We report the case of a 39-year-old male patient, with no toxic habits, with hypertension in losartan and secondary traumatic brain injury, admitted to the ICU after a traffic accident with multiple fractures.
The patient came to the emergency department with marked asthenia, cutaneous dryness and melenic stools of 7 days duration, associated with epigastric pain in recent days.
The patient had been treated with amoxicillin/clavulanic acid and ibuprofen for dental problems in the week prior to the onset of symptoms.
On arrival to the emergency department, the patient presented tachycardia at 133 bpm, with correct blood pressure and fever.
Examination revealed cutaneous-mucosal dryness, and the rest of the physical examination showed anodyne, except for a positive rectal examination for melena.
A general laboratory test was performed, highlighting a hemoglobin level of 3.5 mg/dl and elevation of transaminase (AST 150 U/L and ALT 318 U/L), with other values unchanged.
An urgent gastroscopy was performed, which showed active drooling bleeding at the duodenal level which seemed to come from the ampulla of Vater.

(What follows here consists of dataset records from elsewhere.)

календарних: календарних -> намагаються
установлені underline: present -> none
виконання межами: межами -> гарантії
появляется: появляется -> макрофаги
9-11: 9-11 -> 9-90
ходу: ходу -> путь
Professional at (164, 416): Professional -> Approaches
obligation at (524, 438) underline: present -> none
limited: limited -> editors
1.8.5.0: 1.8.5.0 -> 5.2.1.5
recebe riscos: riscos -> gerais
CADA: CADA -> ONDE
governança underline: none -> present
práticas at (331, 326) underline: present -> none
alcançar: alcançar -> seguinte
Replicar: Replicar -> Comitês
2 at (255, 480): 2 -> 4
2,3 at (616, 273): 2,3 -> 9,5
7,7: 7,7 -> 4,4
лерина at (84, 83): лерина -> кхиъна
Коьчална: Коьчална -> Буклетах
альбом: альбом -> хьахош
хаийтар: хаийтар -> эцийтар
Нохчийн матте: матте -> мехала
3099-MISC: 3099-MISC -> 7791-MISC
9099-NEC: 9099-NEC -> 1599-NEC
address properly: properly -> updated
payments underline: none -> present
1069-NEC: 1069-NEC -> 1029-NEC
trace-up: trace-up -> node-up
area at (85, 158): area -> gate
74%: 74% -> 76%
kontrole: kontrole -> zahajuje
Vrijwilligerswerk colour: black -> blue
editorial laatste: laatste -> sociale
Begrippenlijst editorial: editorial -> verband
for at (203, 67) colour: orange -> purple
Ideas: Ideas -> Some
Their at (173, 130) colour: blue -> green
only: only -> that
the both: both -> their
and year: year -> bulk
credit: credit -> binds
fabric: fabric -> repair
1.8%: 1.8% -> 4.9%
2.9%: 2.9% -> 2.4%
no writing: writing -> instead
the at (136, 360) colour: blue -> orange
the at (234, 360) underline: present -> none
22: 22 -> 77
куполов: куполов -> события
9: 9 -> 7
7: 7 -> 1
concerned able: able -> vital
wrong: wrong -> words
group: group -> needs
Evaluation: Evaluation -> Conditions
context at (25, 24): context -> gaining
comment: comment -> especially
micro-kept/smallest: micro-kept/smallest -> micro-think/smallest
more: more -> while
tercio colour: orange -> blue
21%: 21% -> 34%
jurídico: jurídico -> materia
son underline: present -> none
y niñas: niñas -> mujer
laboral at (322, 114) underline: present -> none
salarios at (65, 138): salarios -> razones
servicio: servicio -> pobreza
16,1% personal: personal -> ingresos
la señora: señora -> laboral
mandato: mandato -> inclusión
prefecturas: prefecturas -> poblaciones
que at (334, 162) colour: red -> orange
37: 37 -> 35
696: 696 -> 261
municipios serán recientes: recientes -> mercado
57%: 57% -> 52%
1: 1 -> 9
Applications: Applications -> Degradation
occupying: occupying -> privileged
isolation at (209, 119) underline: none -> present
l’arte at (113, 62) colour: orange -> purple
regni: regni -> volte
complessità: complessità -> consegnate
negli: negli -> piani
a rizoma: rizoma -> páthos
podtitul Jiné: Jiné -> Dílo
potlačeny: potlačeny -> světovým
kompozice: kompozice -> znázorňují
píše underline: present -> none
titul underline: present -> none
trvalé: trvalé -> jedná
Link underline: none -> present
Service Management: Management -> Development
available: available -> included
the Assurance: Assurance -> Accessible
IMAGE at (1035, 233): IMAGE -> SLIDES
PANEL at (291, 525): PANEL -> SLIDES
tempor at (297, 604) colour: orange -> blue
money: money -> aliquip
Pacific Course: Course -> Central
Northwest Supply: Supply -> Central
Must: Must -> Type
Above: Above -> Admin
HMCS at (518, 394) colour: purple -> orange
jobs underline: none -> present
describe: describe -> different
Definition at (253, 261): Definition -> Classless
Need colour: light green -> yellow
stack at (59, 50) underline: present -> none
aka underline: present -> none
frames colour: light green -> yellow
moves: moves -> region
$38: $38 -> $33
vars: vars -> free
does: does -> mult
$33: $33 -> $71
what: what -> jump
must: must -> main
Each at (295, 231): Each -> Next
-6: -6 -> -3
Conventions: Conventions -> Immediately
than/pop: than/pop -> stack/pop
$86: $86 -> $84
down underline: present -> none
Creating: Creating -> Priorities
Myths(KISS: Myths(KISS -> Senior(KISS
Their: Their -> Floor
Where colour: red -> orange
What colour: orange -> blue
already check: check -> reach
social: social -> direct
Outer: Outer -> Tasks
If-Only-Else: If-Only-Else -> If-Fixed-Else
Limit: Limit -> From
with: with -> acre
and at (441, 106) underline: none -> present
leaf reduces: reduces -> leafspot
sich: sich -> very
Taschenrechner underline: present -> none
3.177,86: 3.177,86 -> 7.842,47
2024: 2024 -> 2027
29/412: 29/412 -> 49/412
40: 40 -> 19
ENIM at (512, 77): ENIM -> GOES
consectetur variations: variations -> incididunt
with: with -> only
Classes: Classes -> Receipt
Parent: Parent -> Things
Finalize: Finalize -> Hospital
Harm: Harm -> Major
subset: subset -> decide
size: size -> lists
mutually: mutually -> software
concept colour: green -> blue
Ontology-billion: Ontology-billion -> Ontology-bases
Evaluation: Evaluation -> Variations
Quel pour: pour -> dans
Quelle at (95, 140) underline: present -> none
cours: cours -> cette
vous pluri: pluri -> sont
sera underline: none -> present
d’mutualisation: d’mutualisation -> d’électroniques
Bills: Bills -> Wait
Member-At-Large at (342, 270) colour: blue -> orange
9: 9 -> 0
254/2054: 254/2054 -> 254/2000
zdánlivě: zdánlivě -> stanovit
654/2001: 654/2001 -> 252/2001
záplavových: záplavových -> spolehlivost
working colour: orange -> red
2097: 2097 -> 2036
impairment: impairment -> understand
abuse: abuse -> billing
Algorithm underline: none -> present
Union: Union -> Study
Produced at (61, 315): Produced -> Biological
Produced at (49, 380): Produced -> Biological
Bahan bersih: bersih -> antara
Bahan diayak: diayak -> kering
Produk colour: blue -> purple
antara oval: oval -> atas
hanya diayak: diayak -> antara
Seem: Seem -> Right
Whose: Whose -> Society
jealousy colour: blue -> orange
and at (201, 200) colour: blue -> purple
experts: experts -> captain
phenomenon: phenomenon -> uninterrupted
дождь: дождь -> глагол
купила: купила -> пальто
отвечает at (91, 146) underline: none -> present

Examination with lateral vision duodenum showed fresh blood outflow through the greater papilla, this being a normal endoscopic appearance.
Subsequently, CT angiography was performed, which at that time did not detect signs of active bleeding, showing mild dilation of the intrahepatic and extrahepatic bile duct, with slightly thickened gallbladder walls.
Endoscopy showed occupation of the gallbladder by an irregular hyperechoic lesion, without posterior acoustic shadowing, and ruled out the presence of colitis.
A new imaging study (ultrasound and CT) was requested to study these findings, observing the occupation of the gallbladder by solid tissue, with enhancement compatible with tumor pathology, without signs of local or distant invasion.
A laparoscopic cholecystectomy was performed.
Macroscopic examination of the surgical specimen showed a gallbladder of 5 x 2.5 cm, observing a hairy polypoid lesion of 3 cm occupying completely its lumen, based on implantation in the gallbladder fundus.
Microscopic examination showed correspondence to intracystic papillary neoplasia of biliary type of 3 cm, with focal foveolar and intestinal gastric differentiation, with presence of low-grade dysplasia focal and without invasive component.
The adjacent biliary mucosa presented focal metaplasia and chronic pilocytic changes.
The resection margins were free of injury.
The immunohistochemical study was diffuse positive for CK7, MUC1 and MUC 5AC; and focal positive isolated for CDX2, MUC 2 and MUC 6.
At 6 months follow-up after surgery, the patient remains asymptomatic, with no new episodes of gastrointestinal bleeding.